Ludovic Janvier souligne la présence dans toute l’œuvre de « ce vouloir dire, une intentionnalité increvable [...] l'increvabilité du désir de parler » et propose, comme métaphore de cette obligation de parler, la contrainte, l'impulsion première donnée au bébé à la naissance pour ouvrir la bouche, commencer à respirer une « nourriture aérienne » : la parole, qui vous « soulage sans fin » et qui s'opposerait au « Rien, cet éclat incolore dont une fois sorti de la mère on jouit si rarement ». En effet, Beckett avait entrepris une psychanalyse en 1935, qui révèla des souvenirs d'étouffement liés à la naissance : « je pleurais pour qu'on me laisse sortir, mais personne n'entendait, personne n'écoutait ».

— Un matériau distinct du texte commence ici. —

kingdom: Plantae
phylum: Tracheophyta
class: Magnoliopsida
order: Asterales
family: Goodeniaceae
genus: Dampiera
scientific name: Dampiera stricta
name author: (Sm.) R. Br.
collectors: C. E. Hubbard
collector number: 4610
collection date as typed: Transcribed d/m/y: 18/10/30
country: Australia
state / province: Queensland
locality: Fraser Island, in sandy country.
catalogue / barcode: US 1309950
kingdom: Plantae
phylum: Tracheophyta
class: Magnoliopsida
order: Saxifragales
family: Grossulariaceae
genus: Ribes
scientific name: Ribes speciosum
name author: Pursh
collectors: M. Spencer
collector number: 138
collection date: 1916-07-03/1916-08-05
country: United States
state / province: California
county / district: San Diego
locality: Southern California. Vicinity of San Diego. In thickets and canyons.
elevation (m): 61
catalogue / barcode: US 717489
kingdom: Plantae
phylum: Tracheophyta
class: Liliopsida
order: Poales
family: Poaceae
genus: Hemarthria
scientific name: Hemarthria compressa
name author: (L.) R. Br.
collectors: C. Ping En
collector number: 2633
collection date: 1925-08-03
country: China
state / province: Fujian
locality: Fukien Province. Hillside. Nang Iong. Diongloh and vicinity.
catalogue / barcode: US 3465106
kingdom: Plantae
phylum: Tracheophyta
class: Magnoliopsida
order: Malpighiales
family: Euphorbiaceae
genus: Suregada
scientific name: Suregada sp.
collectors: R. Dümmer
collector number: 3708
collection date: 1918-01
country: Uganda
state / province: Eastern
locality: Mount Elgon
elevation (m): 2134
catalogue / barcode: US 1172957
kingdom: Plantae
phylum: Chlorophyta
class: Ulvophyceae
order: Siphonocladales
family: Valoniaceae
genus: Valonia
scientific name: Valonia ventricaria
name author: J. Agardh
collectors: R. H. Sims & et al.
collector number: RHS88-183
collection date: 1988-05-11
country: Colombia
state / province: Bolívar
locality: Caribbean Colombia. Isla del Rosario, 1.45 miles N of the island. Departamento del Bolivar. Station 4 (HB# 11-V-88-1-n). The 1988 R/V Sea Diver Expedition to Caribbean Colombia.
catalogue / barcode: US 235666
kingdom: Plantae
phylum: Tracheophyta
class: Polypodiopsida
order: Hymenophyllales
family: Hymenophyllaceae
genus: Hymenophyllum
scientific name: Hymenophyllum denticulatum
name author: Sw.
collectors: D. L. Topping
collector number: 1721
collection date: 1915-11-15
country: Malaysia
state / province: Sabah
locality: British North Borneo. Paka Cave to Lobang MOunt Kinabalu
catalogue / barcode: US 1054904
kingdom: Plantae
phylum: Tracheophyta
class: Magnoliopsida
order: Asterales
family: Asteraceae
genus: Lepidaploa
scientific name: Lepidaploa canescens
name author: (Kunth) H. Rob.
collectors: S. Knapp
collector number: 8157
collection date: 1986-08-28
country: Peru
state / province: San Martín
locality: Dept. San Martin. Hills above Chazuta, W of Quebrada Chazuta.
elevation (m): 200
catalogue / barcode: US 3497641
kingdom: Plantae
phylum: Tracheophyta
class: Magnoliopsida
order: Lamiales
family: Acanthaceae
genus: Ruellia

Au début des années 1960, il entreprend ainsi une démarche formelle au sein de la littérature. Il est convaincu qu'une forme émergera « Quelqu'un la trouvera un jour, peut-être pas moi, mais quelqu'un le fera » et « il y aura une forme nouvelle [...]. C'est pourquoi la forme elle-même devient une préoccupation ; parce qu'elle existe indépendamment de la matière qu'elle accommode. Trouver une forme qui accommode le désordre, telle est aujourd'hui la tâche de l'artiste ». Il ne faut cependant pas concevoir son travail d'écriture comme l'accomplissement d'un projet maîtrisé par avance, mais plutôt comme un Work In Progress à la manière de Joyce, opérant par ruptures, mais aussi par mises au point successives. Dans la progression des premières œuvres aux dernières pièces, au fur et à mesure que le processus de réduction et d'abstraction de l'écriture accroît le pouvoir d'évocation, musicale ou visuelle, du texte, l'écriture de Beckett se rapproche de la peinture et de la musique, et fait de l'élaboration du récit ou de l'image théâtrale un travail plastique de plus en plus tangible.